Lines to return, exactly: from the line with "left ankle: (30, 250)" to the line with "right knee: (452, 271)" in the entries below, both included.

- [Data section]:
▼

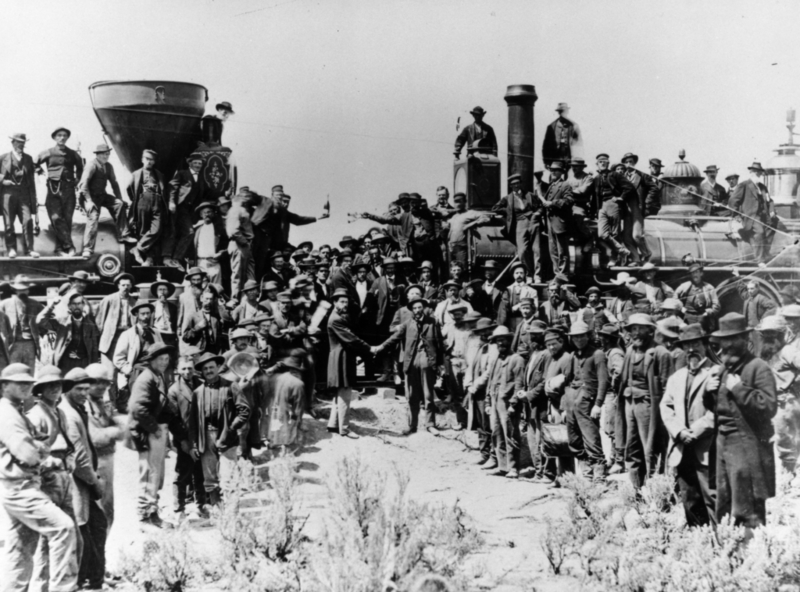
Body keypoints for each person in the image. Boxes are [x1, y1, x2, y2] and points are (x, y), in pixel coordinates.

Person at [0, 364, 79, 592]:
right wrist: (40, 449)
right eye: (20, 383)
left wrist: (38, 448)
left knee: (20, 549)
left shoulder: (14, 411)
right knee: (63, 527)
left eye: (28, 383)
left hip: (18, 487)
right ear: (5, 386)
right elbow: (29, 454)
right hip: (20, 488)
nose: (26, 387)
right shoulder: (9, 415)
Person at [707, 312, 778, 531]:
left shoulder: (758, 368)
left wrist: (738, 388)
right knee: (724, 505)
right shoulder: (722, 370)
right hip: (723, 446)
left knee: (747, 510)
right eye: (723, 340)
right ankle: (726, 557)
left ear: (744, 340)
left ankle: (751, 559)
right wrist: (708, 392)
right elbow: (717, 407)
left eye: (732, 339)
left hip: (748, 447)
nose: (726, 345)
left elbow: (768, 407)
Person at [25, 365, 79, 592]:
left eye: (59, 385)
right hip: (47, 478)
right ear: (41, 390)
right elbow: (27, 453)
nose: (56, 389)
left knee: (69, 534)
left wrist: (71, 459)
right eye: (51, 386)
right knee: (46, 539)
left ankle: (64, 584)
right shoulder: (34, 416)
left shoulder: (61, 413)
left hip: (64, 476)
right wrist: (48, 463)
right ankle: (40, 586)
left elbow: (70, 443)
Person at [660, 323, 717, 527]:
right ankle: (698, 543)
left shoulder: (716, 372)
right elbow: (666, 407)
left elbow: (720, 409)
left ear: (704, 344)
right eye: (687, 345)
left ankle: (721, 545)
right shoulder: (677, 377)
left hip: (708, 447)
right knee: (690, 499)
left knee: (713, 498)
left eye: (695, 343)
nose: (691, 349)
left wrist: (696, 431)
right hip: (682, 446)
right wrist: (679, 431)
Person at [59, 368, 108, 588]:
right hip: (77, 483)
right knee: (84, 531)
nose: (84, 393)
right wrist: (94, 481)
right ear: (67, 389)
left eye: (87, 389)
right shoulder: (68, 414)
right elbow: (79, 457)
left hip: (83, 483)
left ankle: (93, 578)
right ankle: (83, 580)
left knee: (96, 526)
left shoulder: (78, 408)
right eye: (79, 389)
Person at [189, 352, 249, 506]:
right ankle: (217, 512)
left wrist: (231, 428)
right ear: (201, 372)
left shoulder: (231, 386)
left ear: (218, 367)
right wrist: (195, 444)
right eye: (205, 369)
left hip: (227, 437)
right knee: (210, 479)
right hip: (206, 437)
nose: (209, 371)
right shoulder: (197, 393)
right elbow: (193, 422)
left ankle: (231, 515)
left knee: (229, 477)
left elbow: (244, 411)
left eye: (211, 367)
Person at [378, 296, 444, 433]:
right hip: (411, 361)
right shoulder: (407, 324)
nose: (417, 310)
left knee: (428, 395)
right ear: (412, 310)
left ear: (424, 308)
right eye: (414, 308)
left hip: (427, 360)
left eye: (419, 307)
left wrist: (440, 364)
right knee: (412, 395)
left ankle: (430, 424)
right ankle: (412, 425)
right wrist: (380, 347)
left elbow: (440, 344)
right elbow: (394, 338)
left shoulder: (432, 323)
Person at [128, 343, 175, 526]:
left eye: (166, 359)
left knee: (156, 475)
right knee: (149, 475)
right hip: (146, 432)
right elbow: (138, 408)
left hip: (154, 431)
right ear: (152, 360)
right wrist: (154, 429)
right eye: (160, 359)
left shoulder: (157, 376)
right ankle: (145, 517)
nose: (164, 362)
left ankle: (152, 511)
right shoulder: (146, 378)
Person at [617, 313, 661, 489]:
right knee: (632, 448)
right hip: (629, 404)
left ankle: (656, 492)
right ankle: (636, 491)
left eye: (640, 328)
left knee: (650, 449)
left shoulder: (656, 352)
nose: (636, 333)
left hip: (647, 404)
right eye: (633, 329)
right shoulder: (629, 351)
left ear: (650, 331)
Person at [761, 307, 800, 491]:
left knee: (786, 443)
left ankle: (789, 481)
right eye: (765, 335)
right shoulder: (769, 352)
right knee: (782, 441)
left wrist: (792, 381)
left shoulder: (788, 351)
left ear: (781, 334)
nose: (767, 339)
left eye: (771, 335)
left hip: (785, 402)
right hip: (774, 402)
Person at [326, 289, 373, 438]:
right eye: (341, 301)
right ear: (334, 302)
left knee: (340, 393)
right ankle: (344, 429)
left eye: (346, 302)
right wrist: (369, 348)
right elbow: (351, 339)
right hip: (342, 358)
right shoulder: (336, 319)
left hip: (340, 357)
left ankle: (333, 424)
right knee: (345, 393)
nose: (345, 305)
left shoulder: (339, 316)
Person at [565, 321, 608, 481]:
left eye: (581, 336)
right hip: (572, 401)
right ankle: (586, 473)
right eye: (575, 337)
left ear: (588, 336)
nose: (578, 340)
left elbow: (603, 381)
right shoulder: (573, 356)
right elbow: (568, 381)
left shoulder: (597, 354)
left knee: (591, 438)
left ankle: (599, 476)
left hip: (587, 402)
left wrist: (598, 404)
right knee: (574, 440)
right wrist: (566, 405)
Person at [77, 143, 133, 257]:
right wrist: (88, 201)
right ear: (97, 155)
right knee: (93, 217)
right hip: (89, 197)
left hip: (102, 195)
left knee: (119, 204)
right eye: (103, 154)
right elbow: (83, 185)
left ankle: (123, 235)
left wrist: (119, 199)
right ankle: (87, 248)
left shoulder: (108, 166)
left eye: (107, 154)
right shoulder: (91, 166)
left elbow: (114, 183)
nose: (106, 156)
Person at [166, 356, 206, 517]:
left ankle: (201, 505)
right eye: (183, 368)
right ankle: (179, 508)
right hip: (185, 438)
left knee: (200, 473)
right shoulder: (174, 390)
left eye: (190, 368)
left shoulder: (202, 384)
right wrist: (183, 441)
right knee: (182, 473)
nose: (187, 372)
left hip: (201, 436)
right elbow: (173, 419)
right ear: (178, 370)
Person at [35, 127, 84, 257]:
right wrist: (40, 171)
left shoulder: (73, 154)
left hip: (69, 190)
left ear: (67, 138)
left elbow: (80, 167)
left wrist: (77, 180)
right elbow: (34, 163)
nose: (62, 138)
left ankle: (59, 249)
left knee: (67, 220)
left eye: (64, 135)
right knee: (56, 218)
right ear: (55, 138)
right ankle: (69, 246)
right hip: (53, 189)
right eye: (59, 135)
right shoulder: (48, 152)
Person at [84, 363, 121, 531]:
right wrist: (115, 430)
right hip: (93, 462)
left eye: (105, 383)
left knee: (108, 510)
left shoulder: (102, 402)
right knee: (97, 513)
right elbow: (95, 438)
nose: (101, 386)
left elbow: (122, 430)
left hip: (107, 460)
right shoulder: (83, 404)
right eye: (96, 381)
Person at [95, 272, 137, 406]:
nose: (125, 287)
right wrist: (100, 341)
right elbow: (99, 322)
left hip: (127, 339)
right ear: (118, 286)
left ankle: (124, 402)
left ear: (131, 286)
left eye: (128, 285)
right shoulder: (109, 299)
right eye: (123, 285)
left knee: (127, 371)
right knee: (109, 373)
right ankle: (111, 403)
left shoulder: (133, 301)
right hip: (111, 340)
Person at [492, 173, 542, 281]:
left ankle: (538, 275)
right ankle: (528, 274)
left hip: (533, 221)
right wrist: (508, 211)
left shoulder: (530, 195)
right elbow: (495, 208)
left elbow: (541, 207)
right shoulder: (507, 198)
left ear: (521, 184)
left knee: (537, 249)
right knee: (522, 251)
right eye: (513, 184)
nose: (516, 186)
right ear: (511, 186)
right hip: (520, 223)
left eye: (518, 183)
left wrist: (537, 213)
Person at [163, 153, 207, 270]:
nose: (198, 165)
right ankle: (167, 258)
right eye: (196, 163)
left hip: (189, 211)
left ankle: (176, 259)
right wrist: (172, 202)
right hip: (178, 207)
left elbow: (207, 192)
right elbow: (173, 187)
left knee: (188, 233)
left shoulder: (201, 178)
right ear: (190, 163)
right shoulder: (182, 173)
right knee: (172, 231)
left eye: (200, 163)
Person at [463, 317, 498, 467]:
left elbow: (489, 371)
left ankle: (493, 456)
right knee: (480, 423)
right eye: (481, 332)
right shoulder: (480, 347)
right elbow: (471, 367)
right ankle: (483, 453)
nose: (484, 334)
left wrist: (476, 384)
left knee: (489, 423)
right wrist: (468, 383)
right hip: (476, 391)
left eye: (486, 331)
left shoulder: (494, 348)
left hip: (488, 391)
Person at [728, 161, 777, 266]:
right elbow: (733, 200)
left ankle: (766, 252)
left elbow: (770, 200)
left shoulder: (763, 187)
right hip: (751, 216)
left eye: (760, 173)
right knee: (759, 231)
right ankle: (760, 260)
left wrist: (772, 210)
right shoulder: (744, 185)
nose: (759, 175)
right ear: (752, 173)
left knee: (774, 223)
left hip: (764, 215)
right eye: (757, 173)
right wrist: (736, 214)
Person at [592, 153, 635, 266]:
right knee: (602, 234)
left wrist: (621, 198)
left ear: (608, 163)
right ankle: (622, 250)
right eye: (600, 162)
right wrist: (594, 211)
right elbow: (594, 196)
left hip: (613, 204)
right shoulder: (596, 178)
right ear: (597, 164)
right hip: (602, 206)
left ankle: (614, 258)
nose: (603, 163)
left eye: (605, 161)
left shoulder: (615, 175)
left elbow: (629, 187)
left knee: (615, 233)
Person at [126, 149, 167, 266]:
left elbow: (164, 191)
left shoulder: (159, 175)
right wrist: (137, 200)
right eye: (147, 159)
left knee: (156, 229)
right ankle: (148, 259)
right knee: (143, 230)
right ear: (142, 160)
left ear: (154, 162)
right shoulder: (136, 174)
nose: (149, 162)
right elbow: (129, 189)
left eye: (152, 160)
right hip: (143, 202)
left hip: (157, 203)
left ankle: (138, 248)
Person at [1, 133, 38, 258]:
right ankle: (11, 249)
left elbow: (32, 177)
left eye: (22, 143)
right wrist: (3, 181)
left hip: (24, 195)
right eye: (17, 142)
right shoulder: (3, 157)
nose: (20, 145)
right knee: (8, 223)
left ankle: (30, 250)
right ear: (12, 143)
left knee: (27, 220)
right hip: (8, 194)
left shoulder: (28, 158)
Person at [0, 275, 48, 369]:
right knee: (12, 371)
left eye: (25, 289)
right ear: (15, 290)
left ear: (28, 290)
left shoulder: (36, 304)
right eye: (19, 289)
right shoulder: (5, 304)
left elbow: (44, 321)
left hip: (30, 344)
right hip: (13, 344)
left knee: (29, 370)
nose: (22, 292)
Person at [45, 292, 100, 374]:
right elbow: (40, 320)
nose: (77, 306)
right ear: (69, 306)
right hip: (66, 362)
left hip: (83, 362)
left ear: (83, 306)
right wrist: (51, 305)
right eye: (74, 304)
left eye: (79, 303)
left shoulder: (90, 325)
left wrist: (94, 368)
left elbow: (94, 349)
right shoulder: (61, 323)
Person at [542, 161, 574, 276]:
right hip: (550, 223)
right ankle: (558, 275)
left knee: (562, 251)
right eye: (552, 170)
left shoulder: (565, 185)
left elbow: (569, 201)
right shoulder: (551, 185)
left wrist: (553, 203)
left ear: (561, 172)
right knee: (553, 251)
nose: (553, 172)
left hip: (560, 223)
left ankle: (564, 275)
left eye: (556, 170)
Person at [445, 192, 492, 267]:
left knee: (462, 269)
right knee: (452, 271)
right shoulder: (454, 216)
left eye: (459, 201)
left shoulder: (470, 213)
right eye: (455, 202)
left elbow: (486, 218)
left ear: (465, 202)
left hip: (461, 247)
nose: (457, 204)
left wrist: (472, 224)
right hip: (451, 247)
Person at [621, 153, 652, 263]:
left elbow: (654, 189)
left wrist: (647, 205)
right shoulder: (622, 176)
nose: (629, 164)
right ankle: (636, 259)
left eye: (631, 162)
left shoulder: (642, 175)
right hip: (626, 209)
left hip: (637, 208)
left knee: (637, 235)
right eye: (627, 162)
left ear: (635, 163)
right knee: (627, 238)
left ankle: (647, 253)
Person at [182, 287, 231, 355]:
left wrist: (221, 305)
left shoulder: (217, 316)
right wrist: (197, 328)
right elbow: (185, 338)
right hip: (198, 352)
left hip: (214, 352)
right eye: (206, 298)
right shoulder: (193, 316)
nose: (208, 301)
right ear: (201, 298)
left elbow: (229, 322)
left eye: (211, 299)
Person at [225, 189, 256, 296]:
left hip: (244, 245)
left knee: (248, 274)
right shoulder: (236, 210)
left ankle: (247, 298)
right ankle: (236, 300)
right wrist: (245, 242)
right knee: (238, 275)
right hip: (239, 244)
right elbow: (233, 231)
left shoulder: (241, 210)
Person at [674, 263, 720, 333]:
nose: (694, 275)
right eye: (692, 273)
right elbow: (674, 298)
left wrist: (709, 312)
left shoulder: (709, 287)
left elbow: (716, 304)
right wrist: (680, 307)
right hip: (688, 317)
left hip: (703, 317)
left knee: (704, 335)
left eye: (696, 272)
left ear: (701, 273)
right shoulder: (684, 286)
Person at [566, 158, 595, 264]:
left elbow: (582, 191)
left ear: (582, 167)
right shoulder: (569, 178)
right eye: (572, 166)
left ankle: (590, 238)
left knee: (578, 219)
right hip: (568, 205)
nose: (574, 168)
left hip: (580, 205)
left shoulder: (588, 178)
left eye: (576, 166)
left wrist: (567, 191)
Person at [193, 201, 226, 284]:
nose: (206, 214)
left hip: (214, 263)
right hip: (201, 263)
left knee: (216, 288)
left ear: (213, 214)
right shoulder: (197, 230)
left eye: (209, 212)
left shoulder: (220, 229)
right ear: (201, 215)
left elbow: (227, 246)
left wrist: (221, 253)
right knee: (201, 287)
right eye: (204, 213)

▲

- [Response to the exercise]:
left ankle: (30, 250)
right ear: (12, 143)
left knee: (27, 220)
right hip: (8, 194)
left shoulder: (28, 158)
Person at [0, 275, 48, 369]:
right knee: (12, 371)
left eye: (25, 289)
right ear: (15, 290)
left ear: (28, 290)
left shoulder: (36, 304)
right eye: (19, 289)
right shoulder: (5, 304)
left elbow: (44, 321)
left hip: (30, 344)
right hip: (13, 344)
left knee: (29, 370)
nose: (22, 292)
Person at [45, 292, 100, 374]:
right elbow: (40, 320)
nose: (77, 306)
right ear: (69, 306)
right hip: (66, 362)
left hip: (83, 362)
left ear: (83, 306)
right wrist: (51, 305)
right eye: (74, 304)
left eye: (79, 303)
left shoulder: (90, 325)
left wrist: (94, 368)
left elbow: (94, 349)
right shoulder: (61, 323)
Person at [542, 161, 574, 276]:
right hip: (550, 223)
right ankle: (558, 275)
left knee: (562, 251)
right eye: (552, 170)
left shoulder: (565, 185)
left elbow: (569, 201)
right shoulder: (551, 185)
left wrist: (553, 203)
left ear: (561, 172)
right knee: (553, 251)
nose: (553, 172)
left hip: (560, 223)
left ankle: (564, 275)
left eye: (556, 170)
Person at [445, 192, 492, 267]:
left knee: (462, 269)
right knee: (452, 271)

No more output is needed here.